InterPlanetary File System (IPFS) is a decentralized file system solution that has been the target of several phishing campaigns. Researchers from the cyber security firm Trustwave SpiderLabs said that they discovered more than 3,000 emails containing IPFS phishing URLs as an attack vector by the threat actors of hacking groups.
IPFS is a protocol and peer-to-peer network or distributed system for storing, and accessing files, websites, applications, and data. IPFS uses cryptographic hashes instead of URLs and these hashes are unique content identifiers.

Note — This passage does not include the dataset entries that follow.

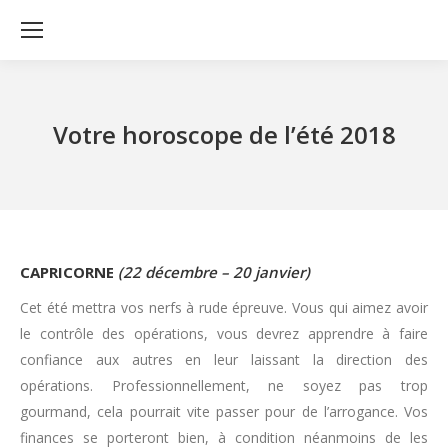
Votre horoscope de l’été 2018
CAPRICORNE
(22 décembre – 20 janvier)
Cet été mettra vos nerfs à rude épreuve. Vous qui aimez avoir
le contrôle des opérations, vous devrez apprendre à faire
confiance aux autres en leur laissant la direction des
opérations. Professionnellement, ne soyez pas trop
gourmand, cela pourrait vite passer pour de l’arrogance. Vos
finances se porteront bien, à condition néanmoins de les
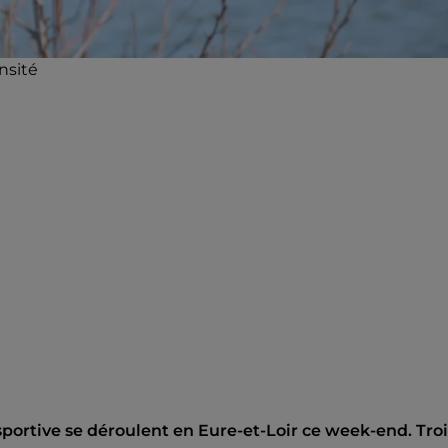
nsité
ortive se déroulent en Eure-et-Loir ce week-end. Troi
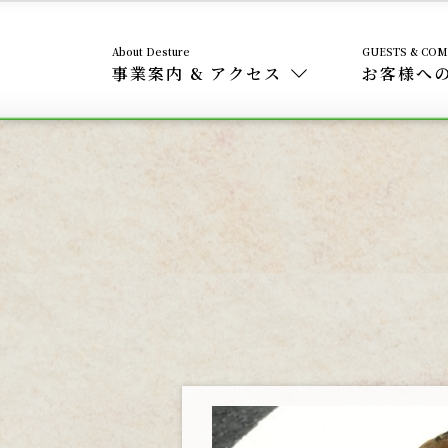
事業案内 & アクセス
お客様へ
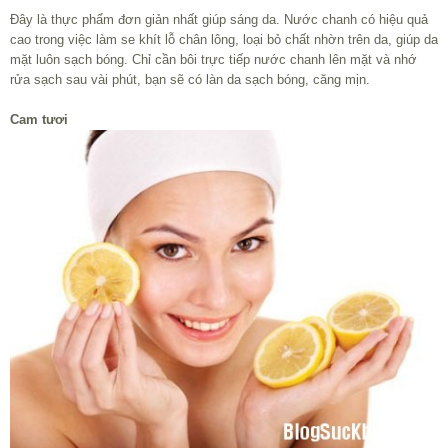
Đây là thực phẩm đơn giản nhất giúp sáng da. Nước chanh có hiệu quả
cao trong việc làm se khít lỗ chân lông, loại bỏ chất nhờn trên da, giúp da
mặt luôn sạch bóng. Chỉ cần bôi trực tiếp nước chanh lên mặt và nhớ
rửa sạch sau vài phút, bạn sẽ có làn da sạch bóng, căng mịn.
Cam tươi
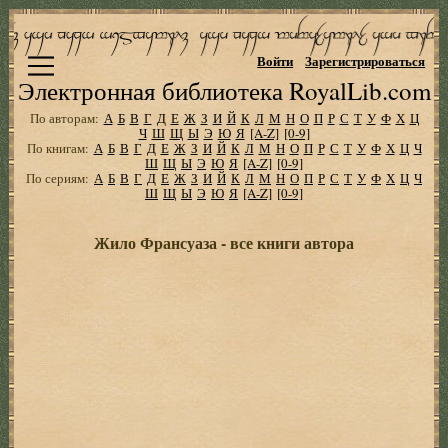
Войти
Зарегистрироваться
Электронная библиотека RoyalLib.com
По авторам:
А
Б
В
Г
Д
Е
Ж
З
И
Й
К
Л
М
Н
О
П
Р
С
Т
У
Ф
Х
Ц
Ч
Ш
Щ
Ы
Э
Ю
Я
[A-Z]
[0-9]
По книгам:
А
Б
В
Г
Д
Е
Ж
З
И
Й
К
Л
М
Н
О
П
Р
С
Т
У
Ф
Х
Ц
Ч
Ш
Щ
Ы
Э
Ю
Я
[A-Z]
[0-9]
По сериям:
А
Б
В
Г
Д
Е
Ж
З
И
Й
К
Л
М
Н
О
П
Р
С
Т
У
Ф
Х
Ц
Ч
Ш
Щ
Ы
Э
Ю
Я
[A-Z]
[0-9]
Жило Франсуаза - все книги автора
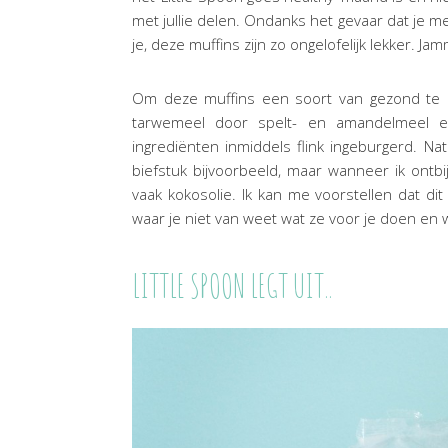
met jullie delen. Ondanks het gevaar dat je m
je, deze muffins zijn zo ongelofelijk lekker. Ja
Om deze muffins een soort van gezond te m
tarwemeel door spelt- en amandelmeel en
ingrediënten inmiddels flink ingeburgerd. Na
biefstuk bijvoorbeeld, maar wanneer ik ontbi
vaak kokosolie. Ik kan me voorstellen dat di
waar je niet van weet wat ze voor je doen en 
LITTLE SPOON LEGT UIT..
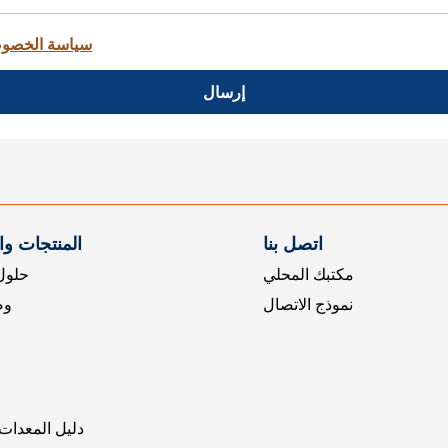
سياسة الخصو
إرسال
اتصل بنا
المنتجات و
مكتبك المحلي
حلول 
نموذج الاتصال
وض
دليل المعدات 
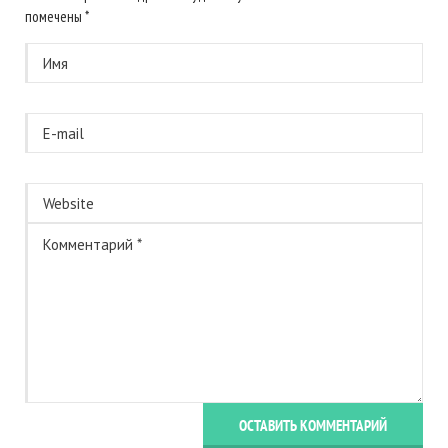
помечены
*
ОСТАВИТЬ КОММЕНТАРИЙ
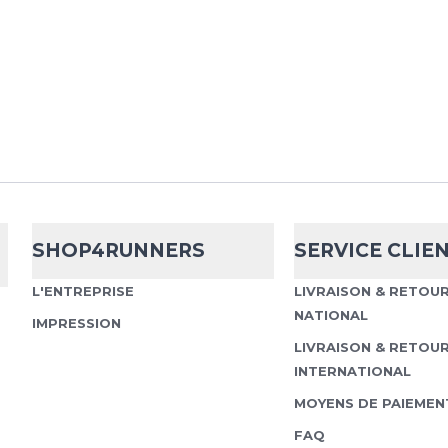
longues idéal pour équi
respirabi...
Hoka
Glidetec
Que ce soit pour l’écha
SHOP4RUNNERS
SERVICE CLIE
temps frais ou comme c
Glidetech Quarter Zip al
L'ENTREPRISE
LIVRAISON & RETOU
performance. Son...
NATIONAL
IMPRESSION
LIVRAISON & RETOU
INTERNATIONAL
MOYENS DE PAIEMEN
Hoka
Glidetec
FAQ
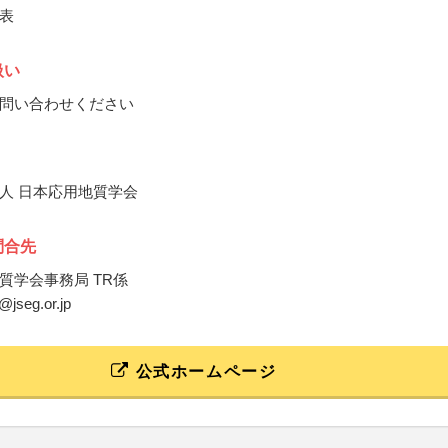
表
扱い
問い合わせください
人 日本応用地質学会
問合先
質学会事務局 TR係
e@jseg.or.jp
公式ホームページ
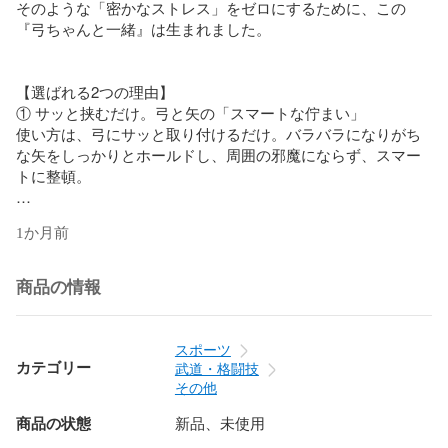
そのような「密かなストレス」をゼロにするために、この
『弓ちゃんと一緒』は生まれました。

【選ばれる2つの理由】

① サッと挟むだけ。弓と矢の「スマートな佇まい」

使い方は、弓にサッと取り付けるだけ。バラバラになりがち
な矢をしっかりとホールドし、周囲の邪魔にならず、スマー
トに整頓。

② ご自宅での「竹弓の調節」に

1か月前
「弦を張ったまま、弓を調節したい」そんな竹弓の調整時に
も活躍します。ご自宅に弓立てが無くても、壁に立てかけて
られます。

商品の情報
ひとつひとつ丁寧に仕上げています。

スポーツ
大量生産が難しい小さな工房での製作となるため、一度にお
カテゴリー
武道・格闘技
届けできる数には限りがございます。（※完売時は次回の製作
その他
までお待ちいただく場合がございます）

商品の状態
新品、未使用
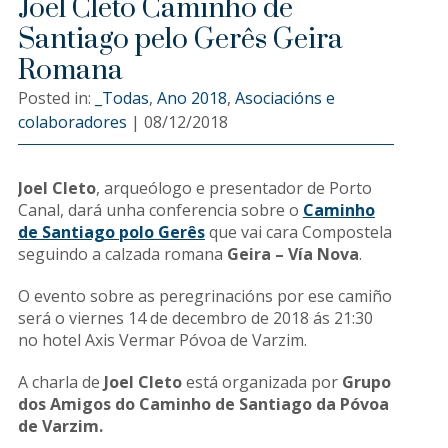
Joel Cleto Caminho de
Santiago pelo Gerês Geira
Romana
Posted in:
_Todas
,
Ano 2018
,
Asociacións e
colaboradores
|
08/12/2018
Joel Cleto
, arqueólogo e presentador de Porto
Canal, dará unha conferencia sobre o
Caminho
de Santiago polo Gerês
que vai cara Compostela
seguindo a calzada romana
Geira – Vía Nova
.
O evento sobre as peregrinacións por ese camiño
será o viernes 14 de decembro de 2018 ás 21:30
no hotel Axis Vermar Póvoa de Varzim.
A charla de
Joel Cleto
está organizada por
Grupo
dos Amigos do Caminho de Santiago da Póvoa
de Varzim.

It is a distributed system where the stored data can be accessed from multiple computers and customers can access the data without the involvement of a cloud service this is why identifying phishing links are difficult to process in IPFS. Security researchers say, “Taking down phishing content stored on IPFS can be difficult because even if it is removed in one node, it may still be available on other nodes.” As URLs can be useful identifier links to track and block malware-related phishing links.
Security researchers say that customers using the domain such as an infected IPFS can see a document or track a package or renew their Azure subscription but each time they provide the name, address, and other credentials, they will be unknowingly sending them to a remote server. According to cyber security researchers, “With data persistence, robust network, and little regulation, IPFS is perhaps an ideal platform for attackers to host and share malicious content.” Researchers also added that the phishing links are being used on the decentralized cloud services on the IPFS server by saying, “Phishing techniques have taken a leap by utilizing the concept of decentralized cloud services using IPFS.”
Security researchers also said that the use of PhaaS has been observed in IPFS phishing campaigns. PhaaS is a trend called phishing-as-a-service, initiates by the use of off-the-shelf phishing kits that offer an easy entry for the threat actors. IPFS was observed using a 4-month-old PhaaS platform to steal credentials and financial information. A security researcher said, “While the primary motivation for scammers using this kit appears to be financial, the kit does also ask victims for their Google and Microsoft credentials after they travel to the phishing landing page, indicating it could also be used by more advanced threat actors looking to gain initial access to corporate networks for ransomware or other post-intrusion activities.”